--- SOURCE DATA ---

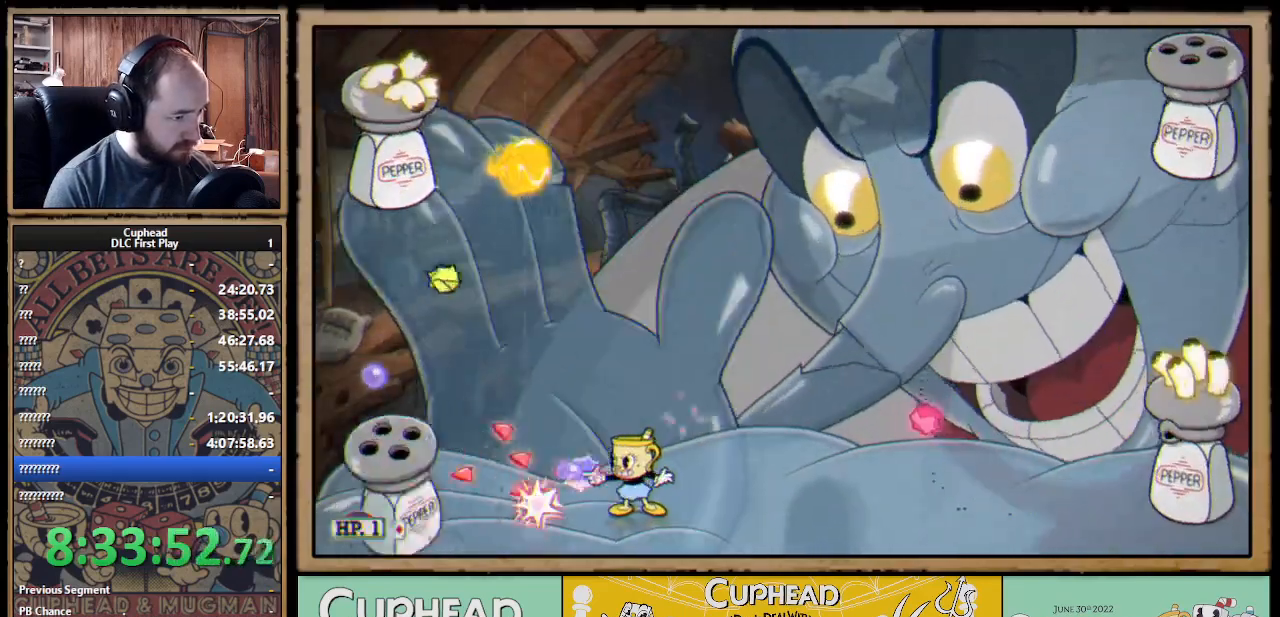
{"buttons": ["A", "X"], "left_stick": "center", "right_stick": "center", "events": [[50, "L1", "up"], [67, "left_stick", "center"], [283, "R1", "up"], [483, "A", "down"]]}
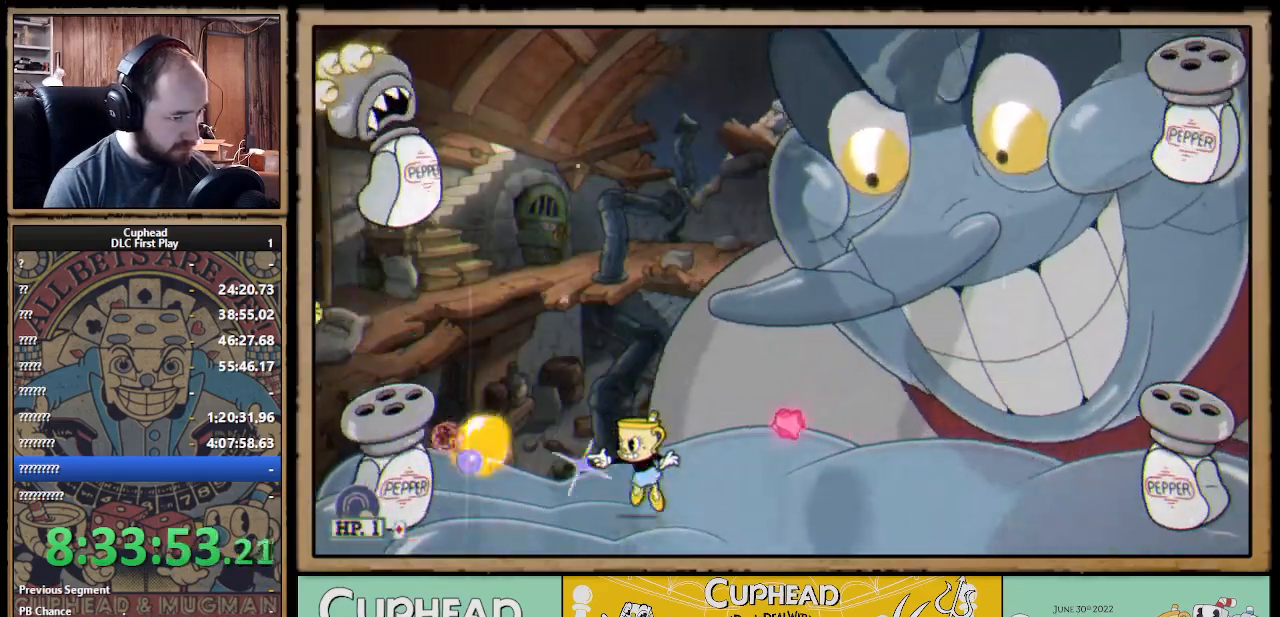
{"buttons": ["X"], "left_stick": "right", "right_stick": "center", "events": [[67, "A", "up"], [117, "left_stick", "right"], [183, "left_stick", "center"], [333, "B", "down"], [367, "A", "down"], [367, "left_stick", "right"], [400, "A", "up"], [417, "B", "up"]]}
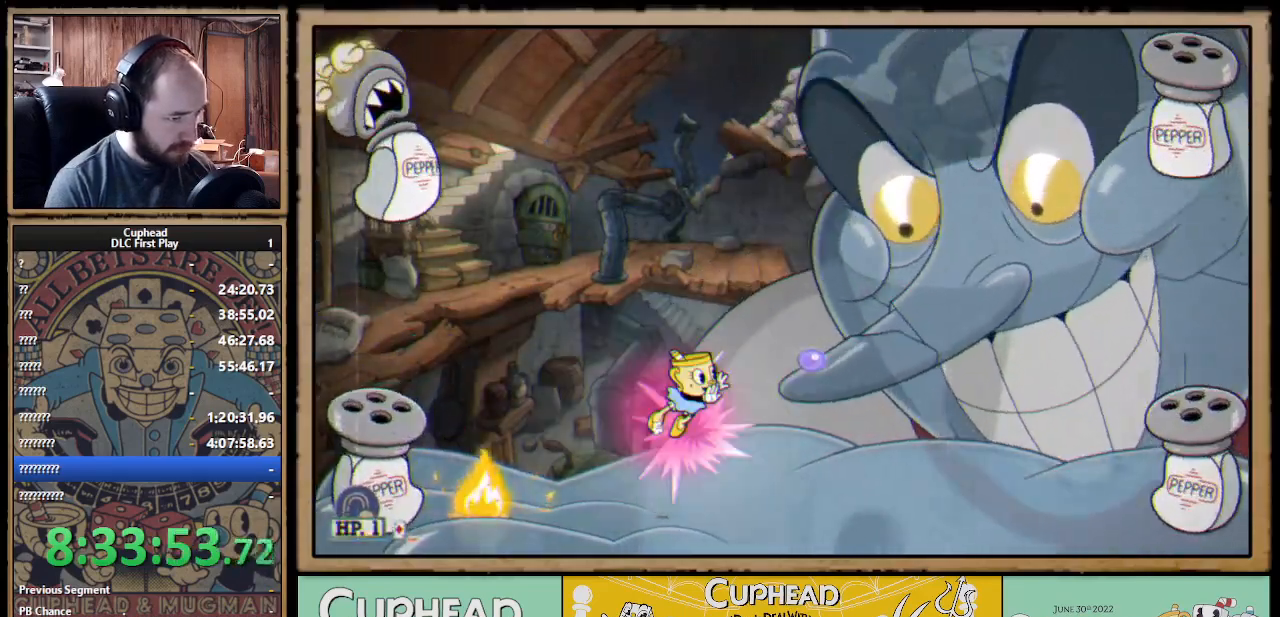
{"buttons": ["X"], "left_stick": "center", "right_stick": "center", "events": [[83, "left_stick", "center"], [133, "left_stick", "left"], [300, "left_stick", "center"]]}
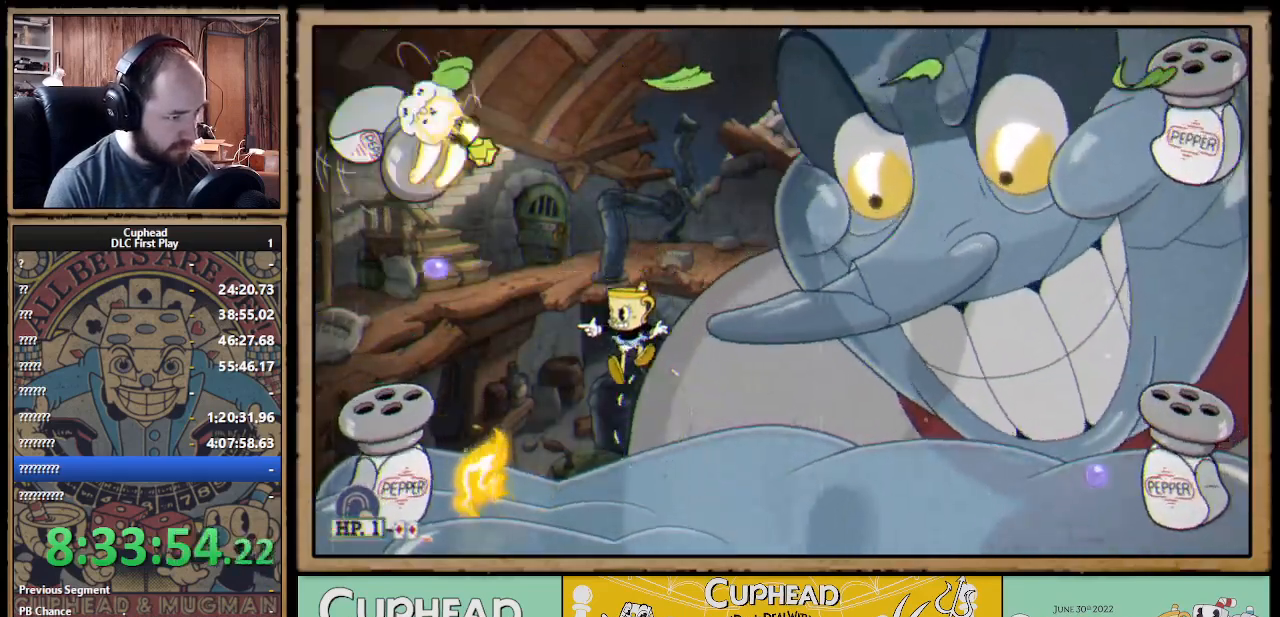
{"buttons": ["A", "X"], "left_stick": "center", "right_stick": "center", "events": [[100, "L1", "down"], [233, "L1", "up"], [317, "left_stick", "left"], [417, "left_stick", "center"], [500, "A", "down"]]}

---
--- SOURCE DATA ---

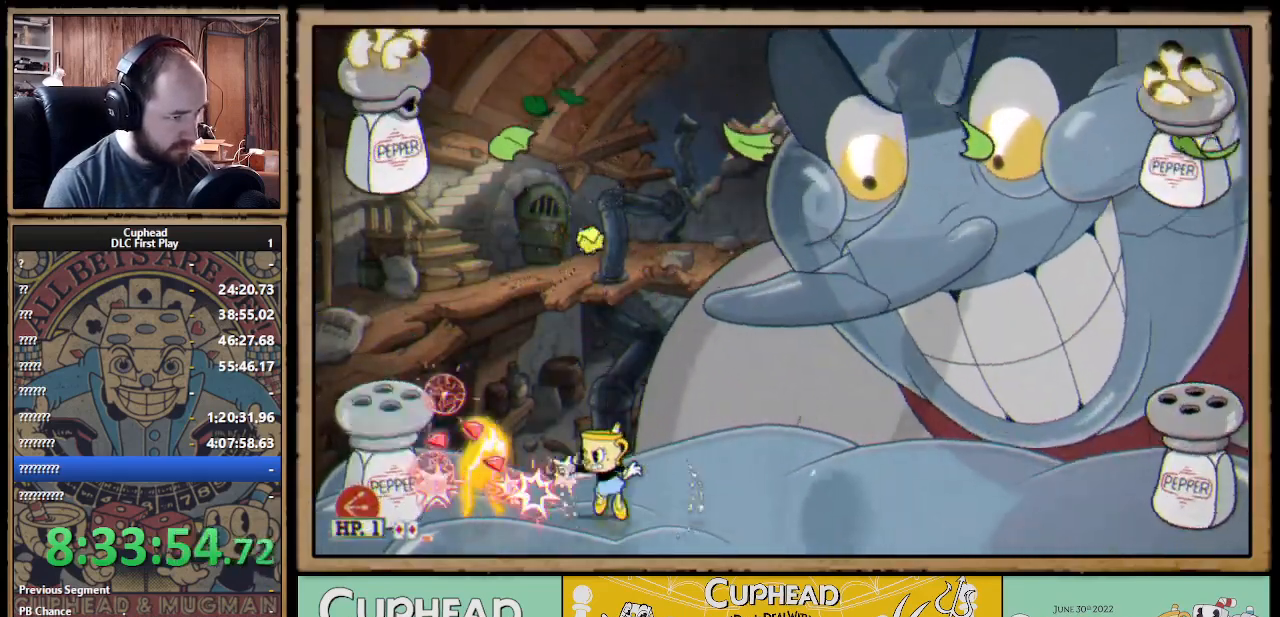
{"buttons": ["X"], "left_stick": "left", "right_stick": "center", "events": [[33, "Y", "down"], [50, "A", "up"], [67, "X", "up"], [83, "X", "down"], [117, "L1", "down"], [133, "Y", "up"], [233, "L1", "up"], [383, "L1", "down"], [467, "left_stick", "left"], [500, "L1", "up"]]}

---

# EXERCISE AIM:
Among the lines of the listing above, count those that include the string "down" and give that total alone.

# SOLUTION FOR THIS EXERCISE:
4